• EXTRACT TO READ
The financial policy variables have limited effects on the RER. The effect of the URR appears to have been enough to compensate for the wider domestic/foreign interest rate differential associated to the cyclical upswing, but completely insufficient to face the push of capital flows surge. On the other hand, the contribution of the foreign exchange intervention on the RER appears to be insignificant and short-lasting. Not only the effectiveness of the URR on the RER appears to be much stronger and long-lasting that of the intervention in the foreign exchange market, but also appears to be more efficient when considering the fiscal costs involved. While the URR yielded 0.2 to 0.3 percent of GDP in revenue to the Central Bank during its application, the fiscal cost of using foreign exchange intervention is not irrelevant. International reserves yield the libo real rate and to the extent the net purchases of foreign exchange had to be sterilized, they were financed at the domestic real rate (rdom). The net return of such an operation, finance international reserves positions domestically have been negative, being the historical average -400 basis points excluding the effect of changes in the real exchange rate43. In recent periods the cost of domestically financing NIR has fallen reflecting lower sovereign spreads and a more accommodative domestic monetary policy.

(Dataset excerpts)
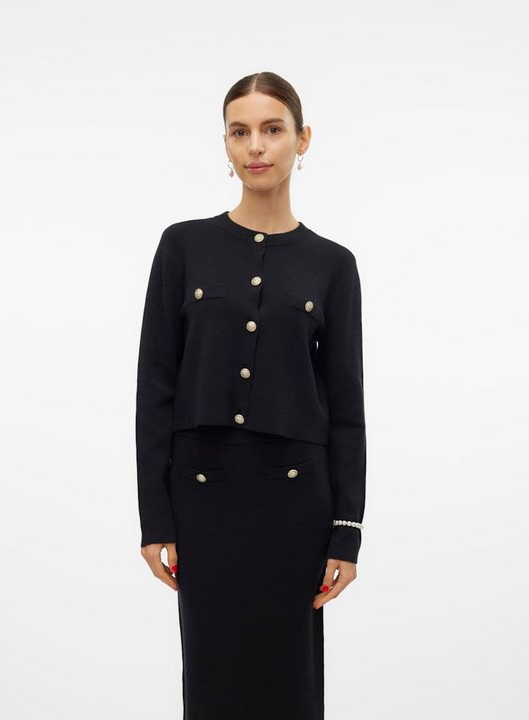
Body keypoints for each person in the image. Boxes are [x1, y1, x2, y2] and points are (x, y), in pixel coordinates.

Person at [135, 70, 367, 720]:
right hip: (203, 499)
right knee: (212, 682)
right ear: (226, 143)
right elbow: (155, 388)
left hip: (296, 504)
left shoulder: (333, 264)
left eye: (272, 129)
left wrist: (346, 532)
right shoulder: (182, 246)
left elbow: (346, 408)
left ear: (303, 139)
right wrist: (156, 519)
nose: (256, 146)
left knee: (289, 683)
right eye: (240, 132)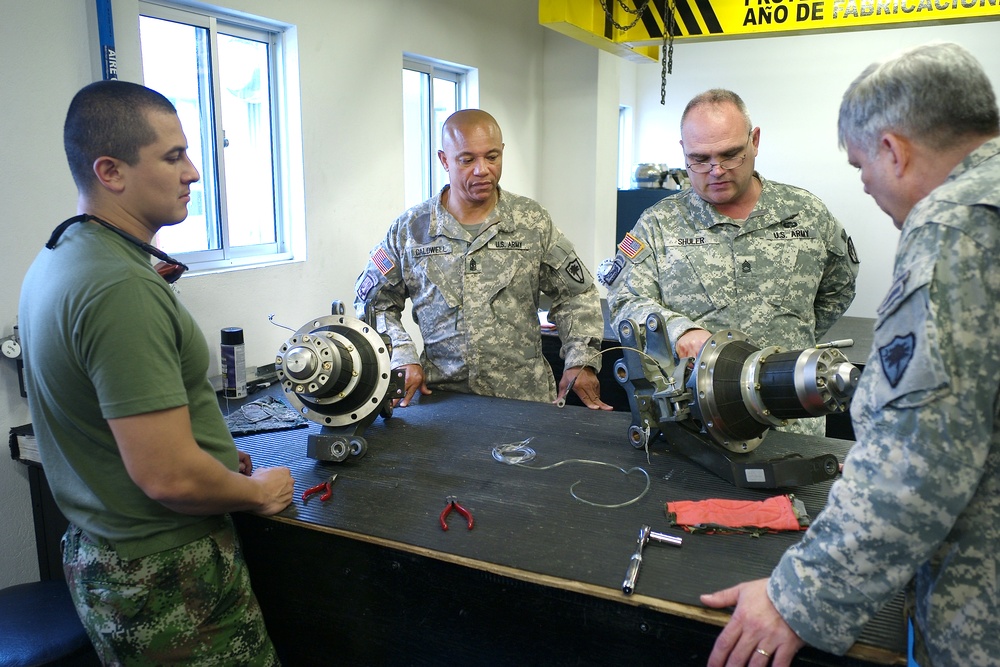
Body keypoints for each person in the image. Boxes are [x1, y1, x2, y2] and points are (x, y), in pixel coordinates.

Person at [702, 42, 1000, 667]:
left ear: (893, 149)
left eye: (862, 164)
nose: (863, 184)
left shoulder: (952, 234)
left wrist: (798, 598)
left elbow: (915, 465)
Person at [18, 80, 294, 665]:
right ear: (111, 172)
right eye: (173, 158)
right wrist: (252, 491)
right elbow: (168, 478)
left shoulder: (62, 255)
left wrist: (212, 456)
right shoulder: (120, 287)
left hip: (111, 556)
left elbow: (115, 428)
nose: (192, 172)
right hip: (168, 573)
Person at [605, 89, 859, 436]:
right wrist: (681, 333)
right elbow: (625, 301)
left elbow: (839, 287)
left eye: (730, 155)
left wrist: (793, 333)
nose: (716, 170)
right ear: (683, 151)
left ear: (754, 141)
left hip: (792, 419)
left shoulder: (807, 215)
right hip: (697, 425)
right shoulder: (658, 224)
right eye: (700, 158)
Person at [354, 109, 611, 409]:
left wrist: (580, 359)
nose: (482, 170)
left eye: (492, 157)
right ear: (444, 160)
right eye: (467, 160)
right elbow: (374, 302)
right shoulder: (412, 230)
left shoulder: (531, 221)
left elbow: (576, 295)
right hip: (442, 401)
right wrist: (400, 352)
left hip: (524, 400)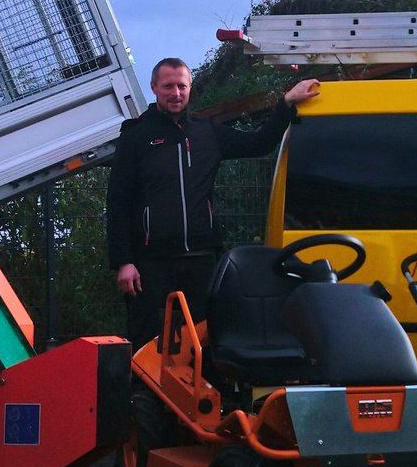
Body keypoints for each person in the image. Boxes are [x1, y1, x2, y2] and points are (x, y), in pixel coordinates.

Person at [107, 57, 321, 345]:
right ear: (154, 87)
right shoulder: (135, 136)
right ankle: (141, 392)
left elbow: (259, 143)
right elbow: (118, 201)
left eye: (181, 86)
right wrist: (124, 262)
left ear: (190, 88)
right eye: (168, 86)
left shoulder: (207, 132)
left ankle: (207, 391)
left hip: (201, 259)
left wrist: (286, 104)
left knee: (205, 341)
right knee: (149, 342)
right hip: (150, 263)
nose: (176, 93)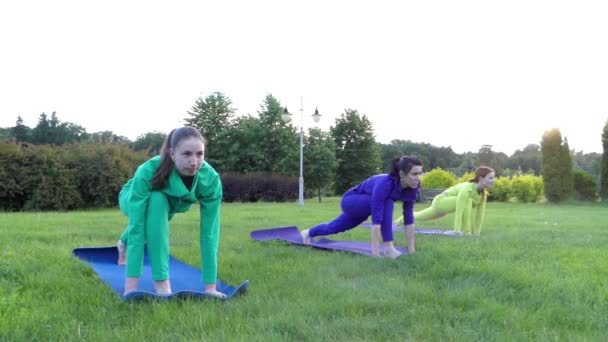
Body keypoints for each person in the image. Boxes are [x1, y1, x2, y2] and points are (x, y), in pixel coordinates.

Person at [116, 126, 226, 298]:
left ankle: (122, 243)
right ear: (172, 153)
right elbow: (137, 227)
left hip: (173, 201)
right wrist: (131, 288)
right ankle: (161, 283)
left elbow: (210, 233)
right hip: (133, 197)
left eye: (200, 154)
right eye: (187, 154)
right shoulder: (148, 170)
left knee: (156, 215)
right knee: (156, 201)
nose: (194, 162)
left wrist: (210, 288)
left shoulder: (210, 179)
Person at [300, 156, 423, 259]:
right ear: (402, 174)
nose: (418, 178)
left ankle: (307, 232)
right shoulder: (385, 184)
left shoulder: (414, 186)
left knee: (335, 227)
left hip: (364, 207)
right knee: (388, 201)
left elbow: (409, 219)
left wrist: (412, 251)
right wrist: (375, 254)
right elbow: (376, 220)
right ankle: (388, 248)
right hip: (351, 201)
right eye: (414, 174)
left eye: (420, 173)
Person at [394, 166, 496, 235]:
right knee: (467, 201)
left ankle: (400, 220)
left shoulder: (483, 194)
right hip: (440, 201)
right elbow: (459, 210)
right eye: (490, 178)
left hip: (446, 207)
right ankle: (466, 232)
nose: (493, 180)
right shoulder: (467, 189)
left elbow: (480, 215)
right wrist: (459, 232)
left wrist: (477, 235)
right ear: (481, 178)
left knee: (420, 216)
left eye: (493, 178)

• PROMPT
Please turn the paragraph starting "The financial policy variables have limited effects" in the exchange rate passage into a short bulleted list that keeps its main facts.

• RESPONSE BELOW
- Financial policy variables have limited effects on the real exchange rate (RER).
- The URR seems to have offset the wider domestic/foreign interest rate differential tied to the cyclical upswing, but it fell far short against the surge in capital flows.
- Foreign exchange intervention had an insignificant, short-lived effect on the RER.
- The URR's effect was stronger and longer-lasting than intervention's, and it was more efficient given fiscal costs.
- The URR brought the Central Bank revenue of 0.2 to 0.3 percent of GDP while it was applied.
- Sterilized foreign exchange purchases were financed at the domestic real rate, so financing international reserves domestically had a negative net return, averaging -400 basis points historically, excluding real exchange rate changes.
- That cost has recently fallen, reflecting lower sovereign spreads and a more accommodative domestic monetary policy.